Per quanto riguarda l’inflazione, anche se questa si deve in ultima analisi a deficienze strutturali profonde nell’economia reale che generano uno squilibrio tra l’offerta e la domanda di beni e servizi nel mercato nazionale, e non a squilibri monetari, è da notare che le misure del governo, avallate dalla BCV, hanno sovra-stimolato la domanda e aggravato la crescita della massa monetaria, che ha contribuito all’aggravamento dell’inflazione.
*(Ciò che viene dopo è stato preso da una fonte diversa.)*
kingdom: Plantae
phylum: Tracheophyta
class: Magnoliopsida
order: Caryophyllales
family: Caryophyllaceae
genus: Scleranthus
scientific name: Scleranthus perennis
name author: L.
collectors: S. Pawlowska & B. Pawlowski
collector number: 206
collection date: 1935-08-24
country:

Il governo, da molti anni, è ricorso numerose volte all’aumento della spesa pubblica senza contare su condizioni economiche che garantiscono la sostenibilità di tali spese; e la BCV, soprattutto negli ultimi sette o otto anni, ha accettato di finanziare il deficit fiscale emettendo nuova moneta senza contare sul sostegno organico dovuto.

Si tenga in chiaro che né la crescita della massa monetaria è la principale causa dell’inflazione, né la sua riduzione conduce alla cura definitiva di questa malattia (tesi fondamentale dell’antipopolare dottrina economica denominata “monetarista”); ma, nelle nostre condizioni attuali, in cui la liquidità effettivamente è cresciuta a velocità molto superiori rispetto all’economia reale, una politica di stretto controllo in questo senso certamente ci porterebbe un po’ di sollievo.

In breve, se le nostre autorità, sia governative che monetarie, imparano a autoregolarsi e a pianificare e organizzare meglio il funzionamento del sistema economico nazionale in generale – oltre allo sviluppo indipendente, industrializzazione con sovranità e una economia diversificata – scomparirebbe dalla scena, una volta per tutte, l’abominevole possibilità della dollarizzazione dell’economia, che in fondo non è altro che rinunciare a uno degli elementi costitutivi della sovranità nazionale, e sottoporre il paese alla disciplina che, in assenza di una auto-imposta, ci impone a sua discrezione l’autorità monetaria di un paese straniero.